Growth and innovation are the top ticket items on the CxO minds confirms a survey finding of international CxO’s by Saugatuck Technology and BusinessWeek Research Services.
Key Finding : Revenue growth outpaced both cost control and asset allocation by a 5-to-1margin as the top business strategy for C-Team executives to improve their firm’s financial performance for 2007 – implying a more than subtle shift in priorities – and what looks like an emerging scenario of accelerated business spending rather than saving. In support of this shift, the top five business goals of C-Team executives are all revenue, customer and market share growth related – with managing budgets and ROI measurement metrics falling precipitously in the rankings.
Does it mean back to the old days of hectic enterprise wide spending ? The answer is NO. IT spending priorities are continuing to focus on point projects rather than enterprise-wide initiatives, as well as investments that improve the integration and availability of data and/or applications, enabling enterprises to better leverage existing IT and to improve business and IT operations and efficiencies. What does this mean to the tech ecosystem? The shift away from cost control to corporate spending and investment focused on top-line revenue growth and innovation has, and will continue to have, significant impact on both IT buyers and vendors. While IT buyers will see their budgets increasing over time, spending will continue to be restrained and tactically strategic in nature (with an emphasis on innovation at the margin). It is clear that the C-suite is not completely aligned with respect to how to best achieve top-line growth. That presents huge opportunities to the tech players and CIO's, who can try out unique innovative inititatives. Big ticekte investments are likely to be in the arenas of Business Intelligence, Data Warehousing, and Portals and Collaboration, besides a growing commitment to SOA (and investment by IT organizations) as a means of creating greater organizational agility – and as a platform for product and service innovation – while at the same time leveraging prior IT investments. SaaS and Open Source are two disruptive innovations with significant momentum that will also impact how vendors relate to IT spending and investment.
Saugatuck while anticipating growth in IT capital budgets throughout the remainder of this decade which should help further fuel spending on key infrastructure and integration initiatives has this dope of advice to the players: user executives will need to find creative ways of enabling business growth while spending struggles to close the gap – and that IT vendors will need to deliver more business innovation as part of their software and service solutions.
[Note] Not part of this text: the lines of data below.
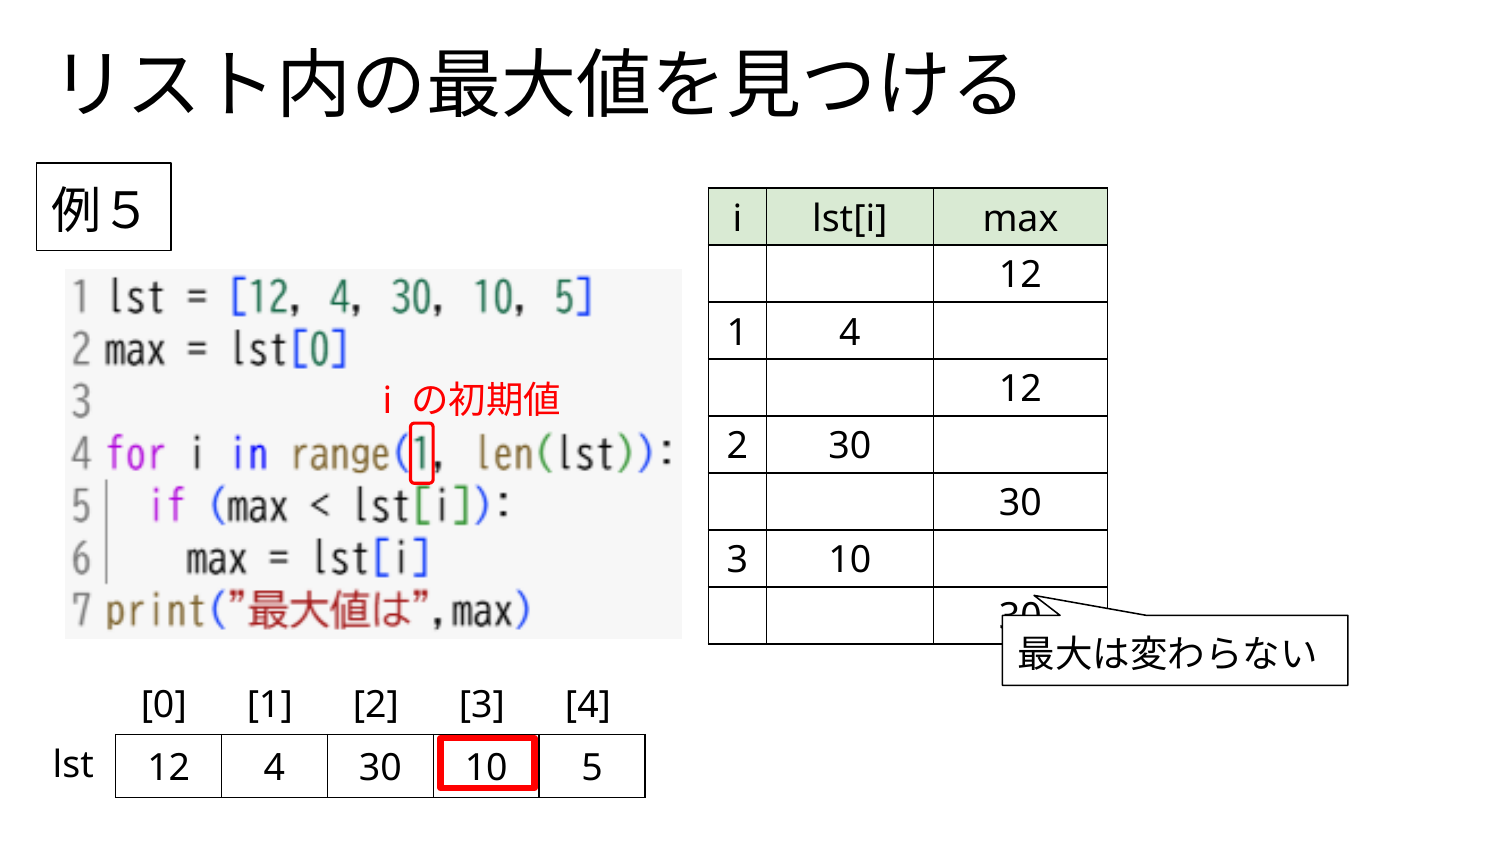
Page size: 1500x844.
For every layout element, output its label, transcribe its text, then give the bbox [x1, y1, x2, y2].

text_box [0] [125, 664, 220, 740]
text_box lst [37, 725, 132, 800]
table_cell [934, 417, 1107, 472]
table_cell [934, 531, 1107, 586]
table_cell 1 [709, 303, 766, 358]
table_header 30 [328, 735, 433, 797]
table_header 4 [222, 735, 327, 797]
text_box 例５ [36, 163, 172, 251]
picture [65, 269, 682, 640]
text_box [4] [549, 664, 644, 740]
table_cell 10 [767, 531, 933, 586]
table_header 10 [434, 735, 538, 797]
title リスト内の最大値を見つける [36, 21, 1435, 131]
table_cell [709, 360, 766, 415]
table_cell 3 [709, 531, 766, 586]
table_cell 30 [934, 588, 1107, 643]
table_header 5 [540, 735, 644, 797]
table_header max [934, 189, 1107, 244]
table_cell [767, 360, 933, 415]
table_header lst[i] [767, 189, 933, 244]
table_cell [767, 246, 933, 301]
text_box [2] [337, 664, 432, 740]
table_header 12 [132, 735, 221, 797]
table_cell 30 [934, 474, 1107, 529]
table_cell [709, 588, 766, 643]
table_cell 12 [934, 360, 1107, 415]
table_cell 4 [767, 303, 933, 358]
table_cell 12 [934, 246, 1107, 301]
text_box 最大は変わらない [1002, 595, 1348, 686]
table_cell [767, 474, 933, 529]
table_cell 2 [709, 417, 766, 472]
table_header i [709, 189, 766, 244]
table_cell [709, 246, 766, 301]
text_box [3] [443, 664, 538, 740]
table_cell [934, 303, 1107, 358]
table_cell 30 [767, 417, 933, 472]
table_cell [709, 474, 766, 529]
text_box [1] [231, 664, 326, 740]
text_box [440, 737, 535, 788]
table_cell [767, 588, 933, 643]
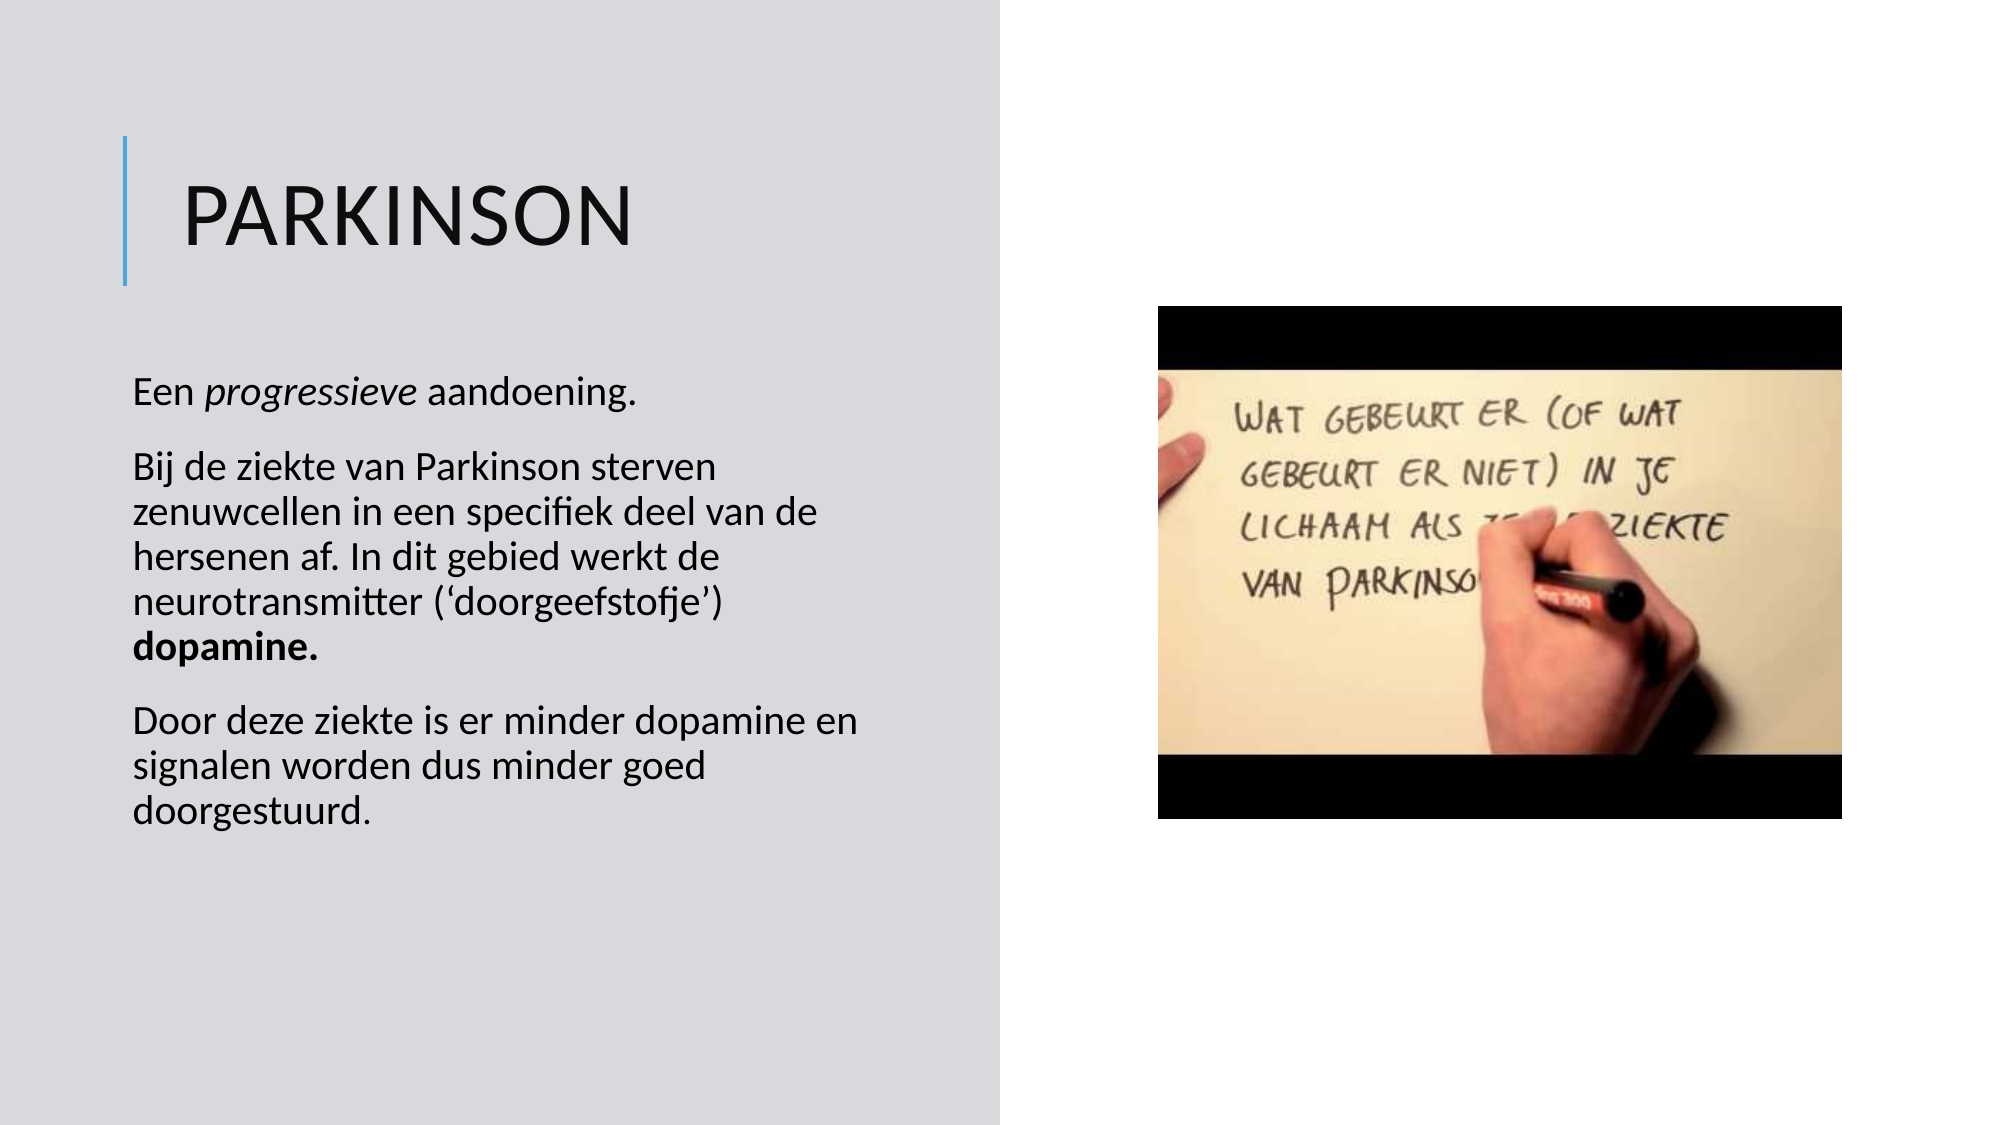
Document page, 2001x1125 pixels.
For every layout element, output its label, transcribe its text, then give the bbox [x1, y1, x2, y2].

text_box [0, 0, 1001, 1125]
list Een progressieve aandoening. Bij de ziekte van Parkinson sterven zenuwcellen in een specifiek deel van de hersenen af. In dit gebied werkt de neurotransmitter (‘doorgeefstofje’) dopamine. Door deze ziekte is er minder dopamine en signalen worden dus minder goed doorgestuurd. [125, 362, 888, 1020]
title Parkinson [168, 75, 888, 362]
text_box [1157, 305, 1843, 820]
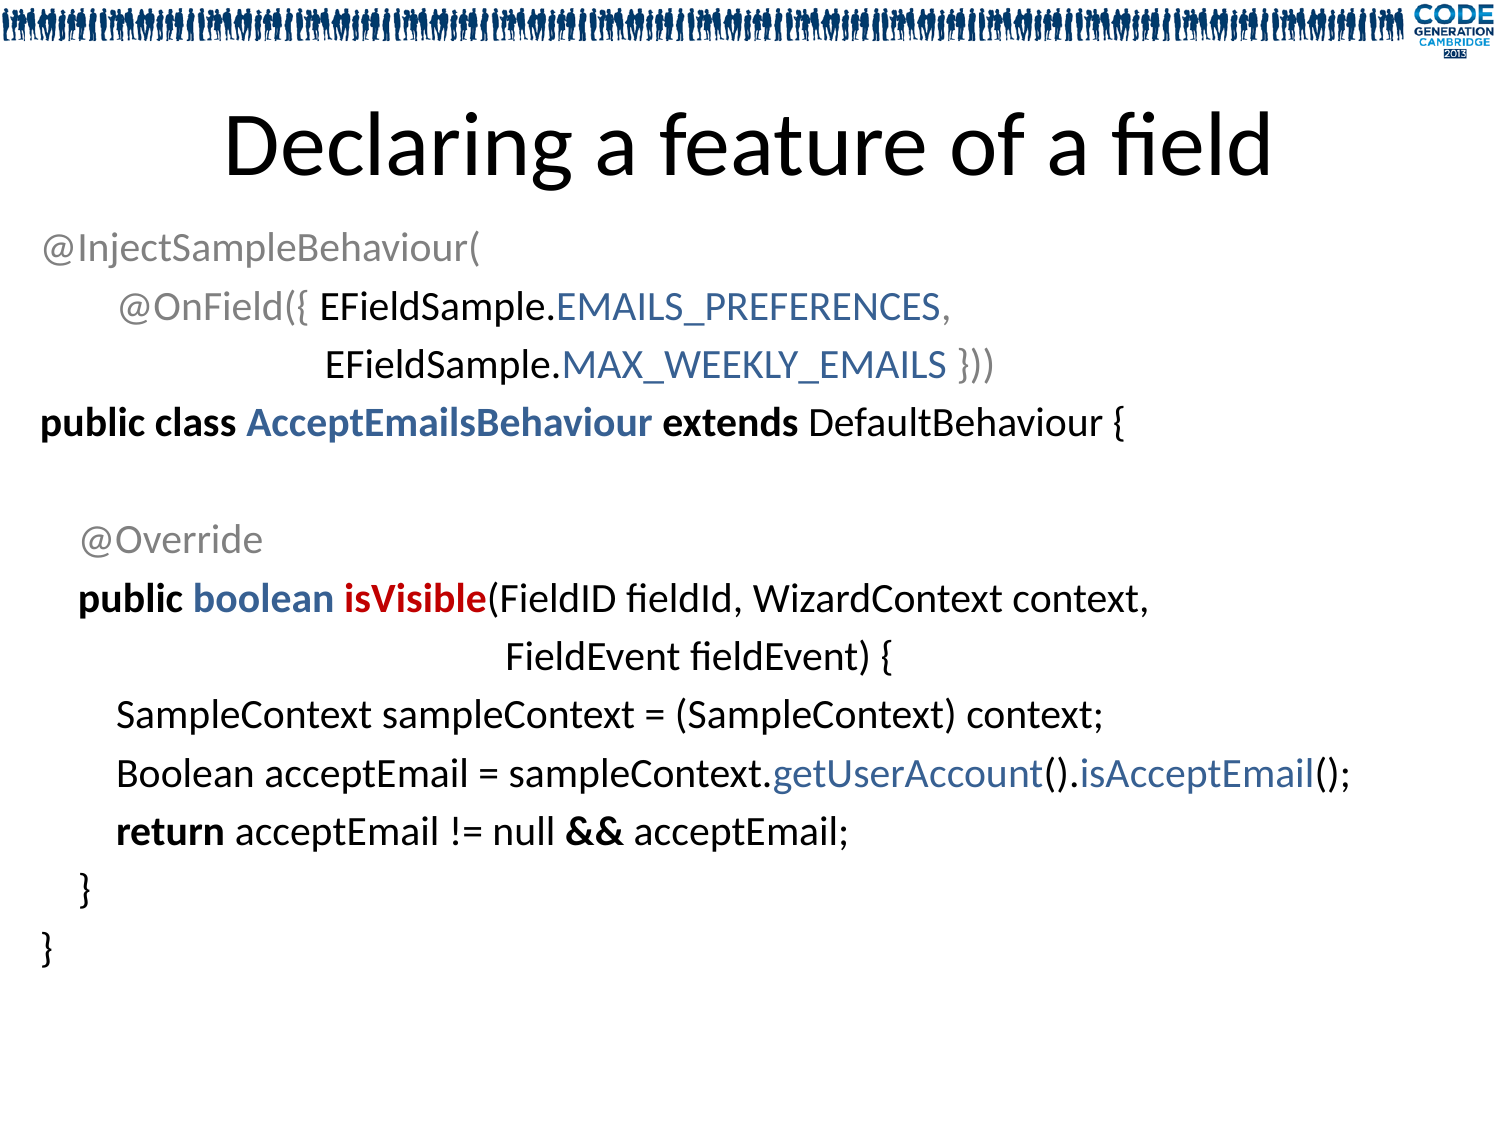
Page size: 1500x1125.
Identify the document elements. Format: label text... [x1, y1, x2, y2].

title Declaring a feature of a field [75, 45, 1425, 212]
list public class AcceptEmailsBehaviour extends DefaultBehaviour { @Override public boolean isVisible(FieldID fieldId, WizardContext context, FieldEvent fieldEvent) { SampleContext sampleContext = (SampleContext) context; Boolean acceptEmail = sampleContext.getUserAccount().isAcceptEmail(); return acceptEmail != null && acceptEmail; } } [24, 400, 1475, 1005]
picture [0, 0, 1500, 75]
text_box @InjectSampleBehaviour( @OnField({ EFieldSample.EMAILS_PREFERENCES, EFieldSample.MAX_WEEKLY_EMAILS })) [24, 212, 1475, 400]
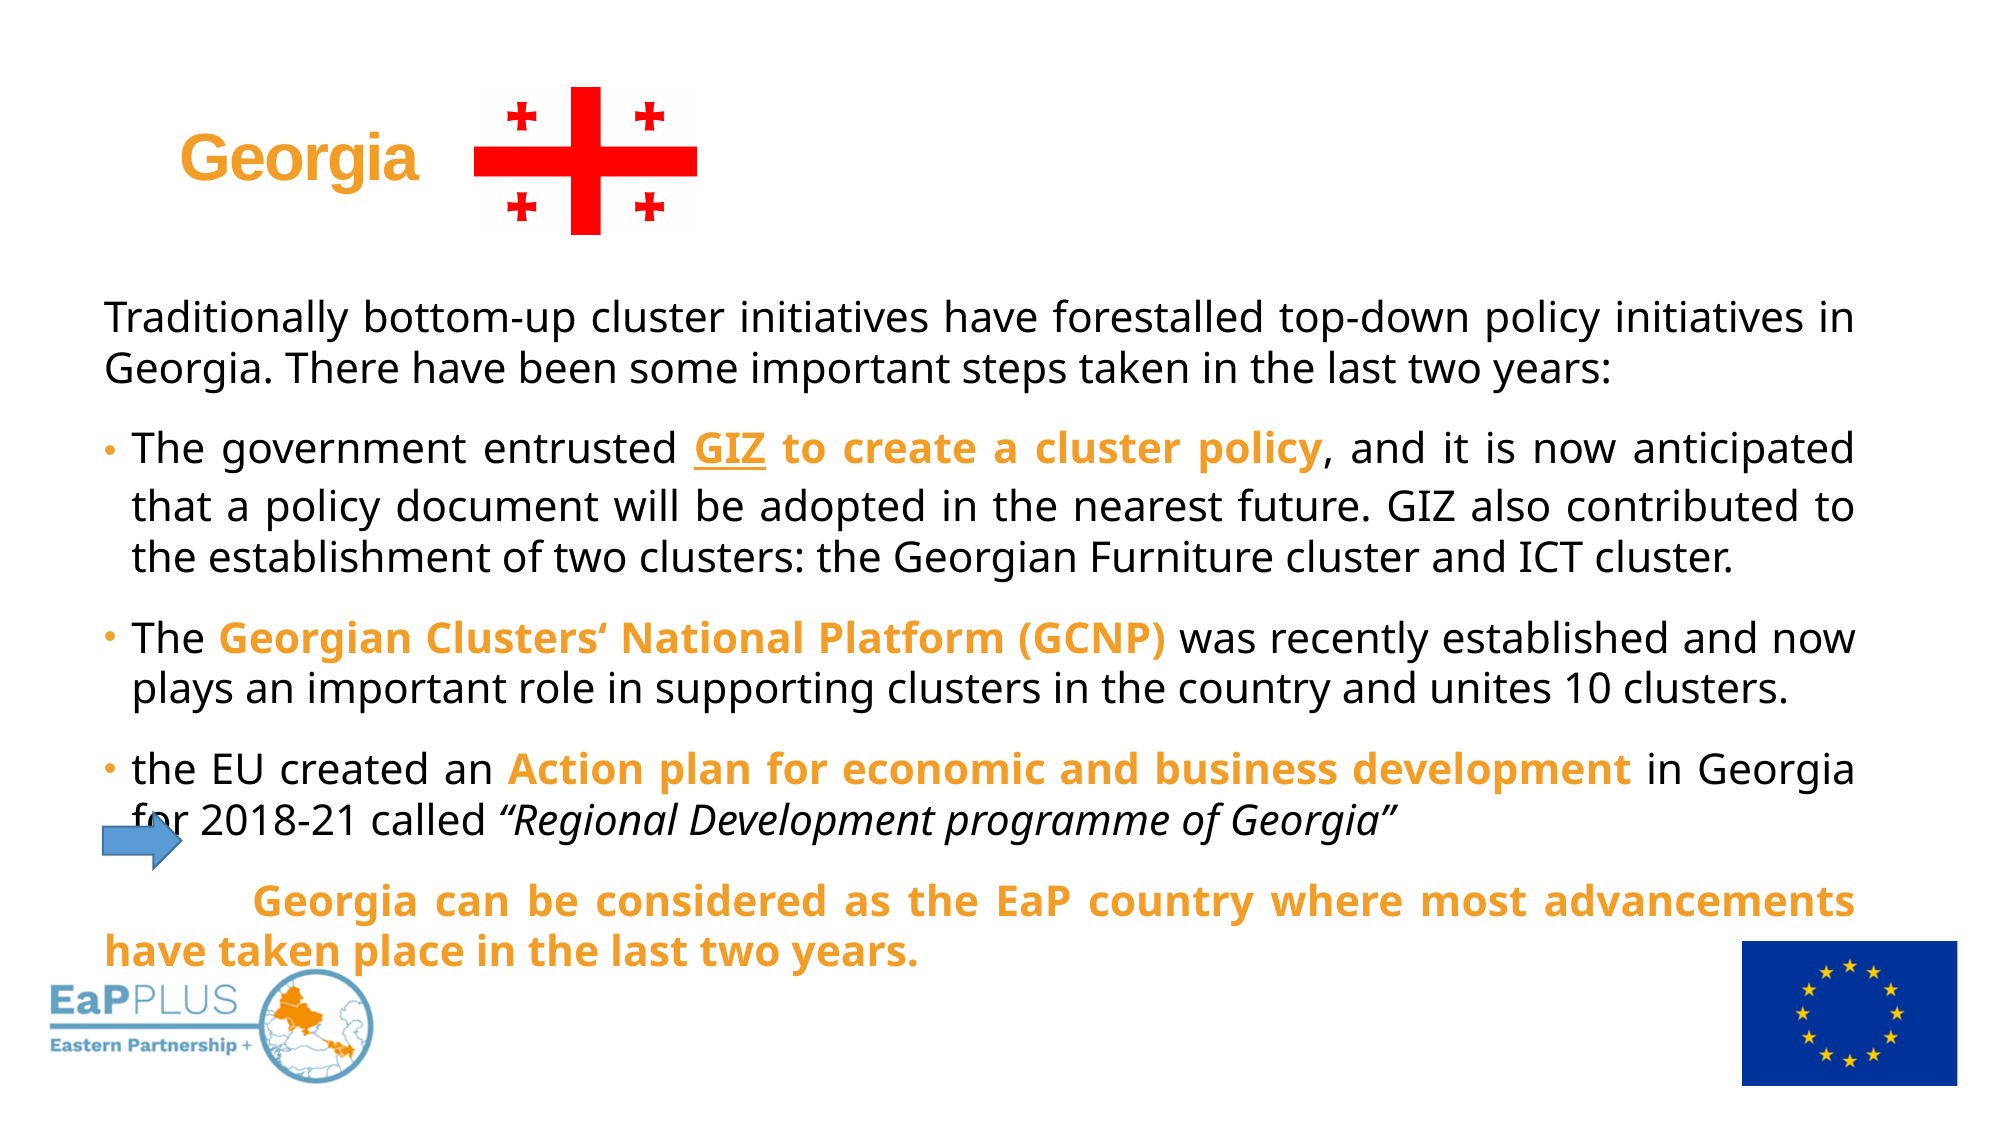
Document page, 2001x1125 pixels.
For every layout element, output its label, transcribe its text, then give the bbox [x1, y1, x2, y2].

picture [0, 921, 423, 1125]
text_box [101, 810, 183, 872]
text_box Georgia [164, 72, 1921, 235]
picture [474, 87, 697, 235]
picture [1742, 941, 1958, 1086]
text_box Traditionally bottom-up cluster initiatives have forestalled top-down policy initiatives in Georgia. There have been some important steps taken in the last two years: The government entrusted GIZ to create a cluster policy, and it is now anticipated that a policy document will be adopted in the nearest future. GIZ also contributed to the establishment of two clusters: the Georgian Furniture cluster and ICT cluster. The Georgian Clusters‘ National Platform (GCNP) was recently established and now plays an important role in supporting clusters in the country and unites 10 clusters. the EU created an Action plan for economic and business development in Georgia for 2018-21 called “Regional Development programme of Georgia” Georgia can be considered as the EaP country where most advancements have taken place in the last two years. [88, 282, 1872, 996]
A recent Mckinsey survey pointed to the advent of two trends in information technology that will become increasingly important to CIOs in 2007:
- A migration to service-oriented architectures and
- The introduction of lean-manufacturing principles to data center operations.
An Alinean study of IT spending finds that Across the 37 industries in the study group, innovation investments were up sharply in several segments. The dynamism, more than anything else proves that IT Does Matter!!. Next time as an user when you spend on IT initiatives ask yourself whether this is in alignment with global trends or as a vendor/service provider, are your efforts and investments going towards exploiting this growth trajectory.